Once the FDA approves a treatment, doctors are free to prescribe it as they see fit.
In one study of 5,541 patients, Dr. Nirat Beohar of Northwestern Memorial Hospital in Chicago and colleagues found the risk of death, heart attack or blood clots more than doubled 30 days after drug-eluting stents were used in patients with conditions such as acute heart attack.
But the overall complication rate was relatively low at 2.5 percent, despite their use in high-risk patients.
“I look at this study as being very reassuring,” said Dr. Charles Davidson, one of the study’s authors, in a telephone interview. “Once you adjust for the more complex patient, there really is no safety issue.”

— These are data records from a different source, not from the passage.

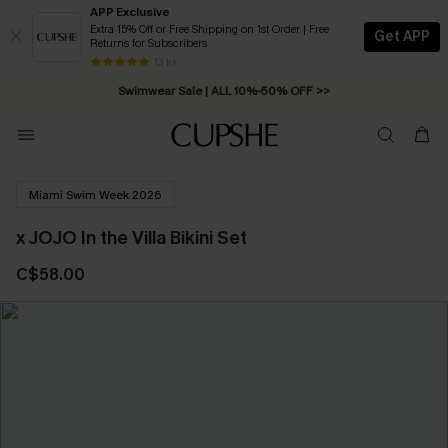
APP Exclusive
Extra 15% Off or Free Shipping on 1st Order | Free
Get APP
Returns for Subscribers
Free Standard Shipping on Orders C$79+ >>
13 k+
Swimwear Sale | ALL 10%-50% OFF >>
Miami Swim Week 2026
x JOJO In the Villa Bikini Set
C$58.00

Davidson said he went into the study not knowing how the drug-eluting stents might fare when used in indications that hadn’t been well studied.
“We’re actually doing very well. Safety is comparable,” he said.
He said drug-eluting stents are slightly less effective at keeping arteries clear in these sicker patients, but they are still much better than bare-metal stents because there are far fewer instances of restenosis, or artery reclogging.
In a second study of 3,323 patients treated with drug-eluting stents in 2004 and 2005, 54.7 percent of the patients were treated off label.
“Clinicians should be cautious about extrapolating the benefits of drug-eluting stents over bare metal stents,” the researchers said.
Dr. Magnus Ohman of Duke University Medical Center said the debate over drug-eluting stents is part of the normal process of doctors finding the best way to use new treatments.
“Every new technology ever introduced has always had a little snag,” said Ohman, who wrote an editorial accompanying the studies.
In the editorial he said drug-eluting stents represent a major advance, but doctors need be aware of the risks when using them in unproven, higher-risk patients.
“We shouldn’t throw out the baby with the bath water,” he said.